Single out the lines of the material that contain "round" and copy them.
Segment Start: Dataset
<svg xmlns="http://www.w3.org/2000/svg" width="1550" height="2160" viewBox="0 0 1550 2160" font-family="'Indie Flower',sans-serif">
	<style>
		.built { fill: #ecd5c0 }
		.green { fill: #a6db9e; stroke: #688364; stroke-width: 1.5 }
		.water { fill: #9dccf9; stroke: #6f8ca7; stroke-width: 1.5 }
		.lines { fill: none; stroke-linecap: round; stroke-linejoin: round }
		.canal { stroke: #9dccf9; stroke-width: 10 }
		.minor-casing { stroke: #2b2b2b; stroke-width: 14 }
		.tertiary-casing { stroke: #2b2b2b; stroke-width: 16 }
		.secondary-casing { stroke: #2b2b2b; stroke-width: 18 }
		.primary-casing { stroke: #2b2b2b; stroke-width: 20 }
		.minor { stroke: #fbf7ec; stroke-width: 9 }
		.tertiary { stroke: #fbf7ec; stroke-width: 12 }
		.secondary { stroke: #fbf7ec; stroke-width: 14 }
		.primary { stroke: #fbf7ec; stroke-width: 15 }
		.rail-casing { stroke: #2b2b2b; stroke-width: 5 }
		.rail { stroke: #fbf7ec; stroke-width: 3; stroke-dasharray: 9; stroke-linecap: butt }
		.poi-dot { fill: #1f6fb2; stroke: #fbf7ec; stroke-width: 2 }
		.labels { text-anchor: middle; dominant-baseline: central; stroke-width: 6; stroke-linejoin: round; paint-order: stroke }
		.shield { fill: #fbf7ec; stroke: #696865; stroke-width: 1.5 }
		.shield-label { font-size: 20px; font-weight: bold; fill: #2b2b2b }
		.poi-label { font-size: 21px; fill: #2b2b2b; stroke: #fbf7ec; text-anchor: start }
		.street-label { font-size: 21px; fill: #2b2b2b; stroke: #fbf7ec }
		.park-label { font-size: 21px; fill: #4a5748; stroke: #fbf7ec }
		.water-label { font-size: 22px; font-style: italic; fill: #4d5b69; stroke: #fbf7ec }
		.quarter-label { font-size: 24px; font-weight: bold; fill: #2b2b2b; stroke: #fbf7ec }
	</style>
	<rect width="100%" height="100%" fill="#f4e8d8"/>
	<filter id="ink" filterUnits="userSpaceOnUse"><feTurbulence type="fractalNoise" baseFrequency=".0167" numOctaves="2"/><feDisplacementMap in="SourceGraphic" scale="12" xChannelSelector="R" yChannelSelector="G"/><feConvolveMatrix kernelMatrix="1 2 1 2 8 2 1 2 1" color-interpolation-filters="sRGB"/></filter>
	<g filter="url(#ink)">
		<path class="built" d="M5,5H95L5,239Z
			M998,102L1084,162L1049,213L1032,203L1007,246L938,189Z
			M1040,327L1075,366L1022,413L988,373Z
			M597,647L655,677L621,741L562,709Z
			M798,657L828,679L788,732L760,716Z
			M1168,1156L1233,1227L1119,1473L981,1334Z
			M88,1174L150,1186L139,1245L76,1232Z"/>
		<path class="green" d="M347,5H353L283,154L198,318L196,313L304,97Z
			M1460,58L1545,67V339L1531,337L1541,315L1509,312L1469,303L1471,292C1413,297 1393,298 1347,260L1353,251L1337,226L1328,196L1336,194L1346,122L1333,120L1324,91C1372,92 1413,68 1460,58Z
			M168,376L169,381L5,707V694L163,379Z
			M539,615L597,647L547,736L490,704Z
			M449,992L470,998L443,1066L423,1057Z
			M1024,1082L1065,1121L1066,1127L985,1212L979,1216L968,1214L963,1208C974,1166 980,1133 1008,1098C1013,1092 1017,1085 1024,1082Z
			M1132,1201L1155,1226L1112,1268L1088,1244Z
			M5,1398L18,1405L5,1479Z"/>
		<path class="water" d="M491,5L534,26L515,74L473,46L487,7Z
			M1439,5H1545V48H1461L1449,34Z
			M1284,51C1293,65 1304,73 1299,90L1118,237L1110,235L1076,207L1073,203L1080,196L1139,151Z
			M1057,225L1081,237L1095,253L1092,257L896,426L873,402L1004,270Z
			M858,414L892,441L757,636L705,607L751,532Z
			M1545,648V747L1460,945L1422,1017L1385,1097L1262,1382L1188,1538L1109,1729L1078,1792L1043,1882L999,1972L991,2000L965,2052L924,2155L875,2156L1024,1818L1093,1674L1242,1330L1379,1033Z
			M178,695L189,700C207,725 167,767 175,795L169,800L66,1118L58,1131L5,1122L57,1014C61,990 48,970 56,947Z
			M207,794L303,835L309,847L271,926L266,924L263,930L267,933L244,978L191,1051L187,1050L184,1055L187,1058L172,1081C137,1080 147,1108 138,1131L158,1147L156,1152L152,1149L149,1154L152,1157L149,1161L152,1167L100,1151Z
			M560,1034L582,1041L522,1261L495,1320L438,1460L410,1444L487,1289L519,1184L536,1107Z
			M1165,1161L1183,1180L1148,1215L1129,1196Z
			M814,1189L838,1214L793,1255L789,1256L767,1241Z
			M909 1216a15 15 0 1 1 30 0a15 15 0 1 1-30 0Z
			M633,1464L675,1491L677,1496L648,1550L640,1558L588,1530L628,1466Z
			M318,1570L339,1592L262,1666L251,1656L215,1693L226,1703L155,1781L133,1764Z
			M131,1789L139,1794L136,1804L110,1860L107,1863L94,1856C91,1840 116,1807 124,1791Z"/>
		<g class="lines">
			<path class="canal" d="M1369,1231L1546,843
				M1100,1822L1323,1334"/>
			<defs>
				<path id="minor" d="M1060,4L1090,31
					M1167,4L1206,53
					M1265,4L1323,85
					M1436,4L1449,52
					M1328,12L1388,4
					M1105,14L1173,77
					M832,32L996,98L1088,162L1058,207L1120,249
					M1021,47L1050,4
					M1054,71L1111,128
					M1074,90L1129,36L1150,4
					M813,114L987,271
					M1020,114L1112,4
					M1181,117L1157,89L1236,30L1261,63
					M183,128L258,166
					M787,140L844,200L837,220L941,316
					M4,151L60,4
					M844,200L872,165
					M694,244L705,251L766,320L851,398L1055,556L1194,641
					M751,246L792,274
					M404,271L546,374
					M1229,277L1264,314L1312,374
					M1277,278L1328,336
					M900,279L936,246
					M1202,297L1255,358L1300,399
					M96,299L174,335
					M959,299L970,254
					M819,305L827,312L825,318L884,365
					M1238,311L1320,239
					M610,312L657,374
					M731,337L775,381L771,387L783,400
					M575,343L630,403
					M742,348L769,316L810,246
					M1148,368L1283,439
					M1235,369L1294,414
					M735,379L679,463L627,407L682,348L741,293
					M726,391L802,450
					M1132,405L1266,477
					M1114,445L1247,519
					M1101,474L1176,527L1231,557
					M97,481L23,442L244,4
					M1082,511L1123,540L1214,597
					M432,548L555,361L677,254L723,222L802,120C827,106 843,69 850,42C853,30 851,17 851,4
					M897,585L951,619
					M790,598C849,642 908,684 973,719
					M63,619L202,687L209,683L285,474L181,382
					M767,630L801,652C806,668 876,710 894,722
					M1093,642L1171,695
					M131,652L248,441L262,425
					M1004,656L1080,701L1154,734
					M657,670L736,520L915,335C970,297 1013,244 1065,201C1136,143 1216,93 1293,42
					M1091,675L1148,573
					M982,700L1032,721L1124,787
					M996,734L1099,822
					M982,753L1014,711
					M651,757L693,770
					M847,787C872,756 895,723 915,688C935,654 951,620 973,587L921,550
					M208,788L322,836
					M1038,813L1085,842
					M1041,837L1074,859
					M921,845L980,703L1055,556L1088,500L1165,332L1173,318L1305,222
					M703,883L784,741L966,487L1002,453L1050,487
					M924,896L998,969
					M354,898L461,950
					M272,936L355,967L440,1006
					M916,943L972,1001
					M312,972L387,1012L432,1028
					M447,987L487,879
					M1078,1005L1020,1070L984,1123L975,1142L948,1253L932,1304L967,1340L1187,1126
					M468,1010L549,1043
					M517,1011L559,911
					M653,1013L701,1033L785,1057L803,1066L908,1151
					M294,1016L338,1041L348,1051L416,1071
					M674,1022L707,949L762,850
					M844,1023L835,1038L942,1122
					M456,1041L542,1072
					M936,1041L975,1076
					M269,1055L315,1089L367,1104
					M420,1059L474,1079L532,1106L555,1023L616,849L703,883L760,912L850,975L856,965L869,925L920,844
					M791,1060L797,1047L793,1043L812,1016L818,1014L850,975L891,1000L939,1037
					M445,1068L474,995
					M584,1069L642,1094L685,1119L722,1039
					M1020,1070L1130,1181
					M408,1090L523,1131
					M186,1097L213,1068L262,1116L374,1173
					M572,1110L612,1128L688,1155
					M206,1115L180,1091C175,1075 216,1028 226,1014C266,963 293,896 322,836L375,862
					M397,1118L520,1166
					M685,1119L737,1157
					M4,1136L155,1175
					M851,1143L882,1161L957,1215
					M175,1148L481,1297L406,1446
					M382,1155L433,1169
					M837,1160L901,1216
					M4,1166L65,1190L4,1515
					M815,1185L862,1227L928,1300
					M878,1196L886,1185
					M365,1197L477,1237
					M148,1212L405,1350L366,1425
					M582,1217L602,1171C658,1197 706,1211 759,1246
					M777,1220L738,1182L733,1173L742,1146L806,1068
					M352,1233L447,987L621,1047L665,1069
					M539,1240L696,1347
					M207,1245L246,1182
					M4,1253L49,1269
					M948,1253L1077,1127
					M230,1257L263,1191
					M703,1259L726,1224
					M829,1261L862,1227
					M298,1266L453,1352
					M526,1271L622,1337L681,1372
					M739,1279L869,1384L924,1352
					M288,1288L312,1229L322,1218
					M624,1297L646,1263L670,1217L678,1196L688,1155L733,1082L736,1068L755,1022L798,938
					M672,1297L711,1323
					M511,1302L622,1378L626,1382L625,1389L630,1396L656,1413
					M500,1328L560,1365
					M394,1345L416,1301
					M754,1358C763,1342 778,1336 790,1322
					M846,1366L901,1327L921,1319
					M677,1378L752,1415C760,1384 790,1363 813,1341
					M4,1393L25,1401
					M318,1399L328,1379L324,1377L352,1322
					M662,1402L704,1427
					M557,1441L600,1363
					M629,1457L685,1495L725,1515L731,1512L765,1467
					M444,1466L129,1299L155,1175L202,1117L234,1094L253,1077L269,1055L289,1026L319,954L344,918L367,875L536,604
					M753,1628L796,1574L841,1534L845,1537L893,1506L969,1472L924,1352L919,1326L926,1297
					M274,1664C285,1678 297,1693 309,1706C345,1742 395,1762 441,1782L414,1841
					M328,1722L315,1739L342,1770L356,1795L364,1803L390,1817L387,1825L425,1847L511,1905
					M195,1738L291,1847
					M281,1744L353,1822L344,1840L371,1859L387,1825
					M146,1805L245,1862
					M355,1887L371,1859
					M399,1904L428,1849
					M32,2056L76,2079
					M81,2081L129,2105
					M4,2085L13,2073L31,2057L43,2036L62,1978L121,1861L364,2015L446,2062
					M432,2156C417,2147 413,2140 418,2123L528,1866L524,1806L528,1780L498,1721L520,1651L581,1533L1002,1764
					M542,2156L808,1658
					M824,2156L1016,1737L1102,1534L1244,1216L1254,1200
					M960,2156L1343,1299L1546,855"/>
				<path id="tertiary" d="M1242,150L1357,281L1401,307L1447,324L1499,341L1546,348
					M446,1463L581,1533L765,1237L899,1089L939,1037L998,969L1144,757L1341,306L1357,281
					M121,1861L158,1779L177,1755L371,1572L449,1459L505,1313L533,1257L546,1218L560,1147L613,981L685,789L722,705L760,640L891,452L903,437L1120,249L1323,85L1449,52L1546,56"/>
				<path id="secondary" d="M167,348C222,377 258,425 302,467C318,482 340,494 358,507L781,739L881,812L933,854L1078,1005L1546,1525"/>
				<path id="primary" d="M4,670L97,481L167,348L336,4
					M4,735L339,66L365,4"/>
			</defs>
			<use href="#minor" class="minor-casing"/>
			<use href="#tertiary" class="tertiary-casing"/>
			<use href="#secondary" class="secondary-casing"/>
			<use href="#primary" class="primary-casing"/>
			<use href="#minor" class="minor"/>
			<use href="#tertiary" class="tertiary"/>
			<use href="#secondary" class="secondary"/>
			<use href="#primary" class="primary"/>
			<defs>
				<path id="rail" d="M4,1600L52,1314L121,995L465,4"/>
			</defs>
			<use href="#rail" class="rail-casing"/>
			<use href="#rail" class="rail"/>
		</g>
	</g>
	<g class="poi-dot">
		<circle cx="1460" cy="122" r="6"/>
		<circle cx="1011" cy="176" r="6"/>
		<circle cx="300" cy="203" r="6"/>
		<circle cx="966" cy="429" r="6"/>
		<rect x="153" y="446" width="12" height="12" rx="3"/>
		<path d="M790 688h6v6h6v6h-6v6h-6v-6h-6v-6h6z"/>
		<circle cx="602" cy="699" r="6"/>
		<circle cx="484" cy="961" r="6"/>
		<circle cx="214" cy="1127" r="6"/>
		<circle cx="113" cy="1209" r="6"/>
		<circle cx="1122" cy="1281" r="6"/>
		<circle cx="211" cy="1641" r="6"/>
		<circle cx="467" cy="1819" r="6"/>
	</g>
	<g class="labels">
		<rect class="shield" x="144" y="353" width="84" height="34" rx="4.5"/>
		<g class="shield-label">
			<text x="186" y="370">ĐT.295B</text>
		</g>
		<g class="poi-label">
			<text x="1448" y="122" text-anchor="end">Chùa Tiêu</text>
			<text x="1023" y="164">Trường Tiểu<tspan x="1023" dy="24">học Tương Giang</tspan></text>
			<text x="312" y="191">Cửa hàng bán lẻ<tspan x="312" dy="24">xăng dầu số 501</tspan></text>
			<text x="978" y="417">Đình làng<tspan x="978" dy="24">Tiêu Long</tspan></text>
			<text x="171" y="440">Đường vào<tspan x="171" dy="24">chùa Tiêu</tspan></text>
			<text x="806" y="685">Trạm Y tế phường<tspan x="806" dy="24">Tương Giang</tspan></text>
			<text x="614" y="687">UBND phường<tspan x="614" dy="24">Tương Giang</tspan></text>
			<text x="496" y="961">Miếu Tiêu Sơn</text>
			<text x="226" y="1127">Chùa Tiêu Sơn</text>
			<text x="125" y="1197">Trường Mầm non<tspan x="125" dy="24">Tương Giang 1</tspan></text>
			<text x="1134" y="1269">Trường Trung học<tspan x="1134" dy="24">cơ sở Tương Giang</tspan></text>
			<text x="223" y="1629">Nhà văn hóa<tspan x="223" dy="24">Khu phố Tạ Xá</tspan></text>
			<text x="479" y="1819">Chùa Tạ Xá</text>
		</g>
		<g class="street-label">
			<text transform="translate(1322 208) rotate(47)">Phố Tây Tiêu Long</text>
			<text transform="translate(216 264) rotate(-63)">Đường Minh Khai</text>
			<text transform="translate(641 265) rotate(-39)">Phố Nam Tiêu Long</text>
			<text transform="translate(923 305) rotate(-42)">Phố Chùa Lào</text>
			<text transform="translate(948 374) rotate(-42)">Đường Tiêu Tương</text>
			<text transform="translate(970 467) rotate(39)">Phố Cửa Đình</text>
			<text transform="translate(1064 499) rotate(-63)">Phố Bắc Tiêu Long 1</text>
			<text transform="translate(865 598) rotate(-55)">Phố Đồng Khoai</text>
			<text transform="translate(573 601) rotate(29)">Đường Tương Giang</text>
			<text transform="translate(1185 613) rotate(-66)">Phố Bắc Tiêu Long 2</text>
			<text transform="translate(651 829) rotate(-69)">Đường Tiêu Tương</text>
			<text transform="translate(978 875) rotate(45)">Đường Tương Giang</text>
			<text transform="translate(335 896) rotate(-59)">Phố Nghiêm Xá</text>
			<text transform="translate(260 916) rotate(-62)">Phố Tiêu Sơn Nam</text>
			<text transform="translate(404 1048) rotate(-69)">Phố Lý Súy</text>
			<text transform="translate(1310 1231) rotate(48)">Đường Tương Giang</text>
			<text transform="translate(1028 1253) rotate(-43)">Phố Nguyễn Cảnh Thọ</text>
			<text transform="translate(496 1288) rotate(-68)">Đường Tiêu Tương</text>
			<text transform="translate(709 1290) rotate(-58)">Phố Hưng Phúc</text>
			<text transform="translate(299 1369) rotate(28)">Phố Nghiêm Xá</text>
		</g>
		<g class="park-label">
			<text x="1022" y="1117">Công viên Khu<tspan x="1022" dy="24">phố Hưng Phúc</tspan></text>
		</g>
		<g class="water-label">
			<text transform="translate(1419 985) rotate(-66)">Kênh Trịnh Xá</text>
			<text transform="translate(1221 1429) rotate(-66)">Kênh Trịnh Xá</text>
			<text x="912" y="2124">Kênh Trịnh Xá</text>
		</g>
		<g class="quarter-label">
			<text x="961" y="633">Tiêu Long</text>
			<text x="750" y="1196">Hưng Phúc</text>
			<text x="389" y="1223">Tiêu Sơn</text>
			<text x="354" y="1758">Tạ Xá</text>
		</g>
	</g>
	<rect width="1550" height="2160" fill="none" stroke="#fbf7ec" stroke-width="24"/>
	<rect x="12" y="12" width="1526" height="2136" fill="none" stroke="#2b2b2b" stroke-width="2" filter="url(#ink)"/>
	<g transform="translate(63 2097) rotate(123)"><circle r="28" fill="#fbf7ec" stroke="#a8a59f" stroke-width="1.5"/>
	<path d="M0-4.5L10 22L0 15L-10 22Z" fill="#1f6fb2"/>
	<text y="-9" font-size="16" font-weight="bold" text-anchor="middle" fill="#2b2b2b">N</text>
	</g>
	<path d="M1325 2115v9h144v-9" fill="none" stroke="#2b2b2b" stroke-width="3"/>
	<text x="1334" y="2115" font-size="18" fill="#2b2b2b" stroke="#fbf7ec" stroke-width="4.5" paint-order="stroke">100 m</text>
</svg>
Segment End: Dataset
◆ Solution to the problem ◆
		.lines { fill: none; stroke-linecap: round; stroke-linejoin: round }
		.labels { text-anchor: middle; dominant-baseline: central; stroke-width: 6; stroke-linejoin: round; paint-order: stroke }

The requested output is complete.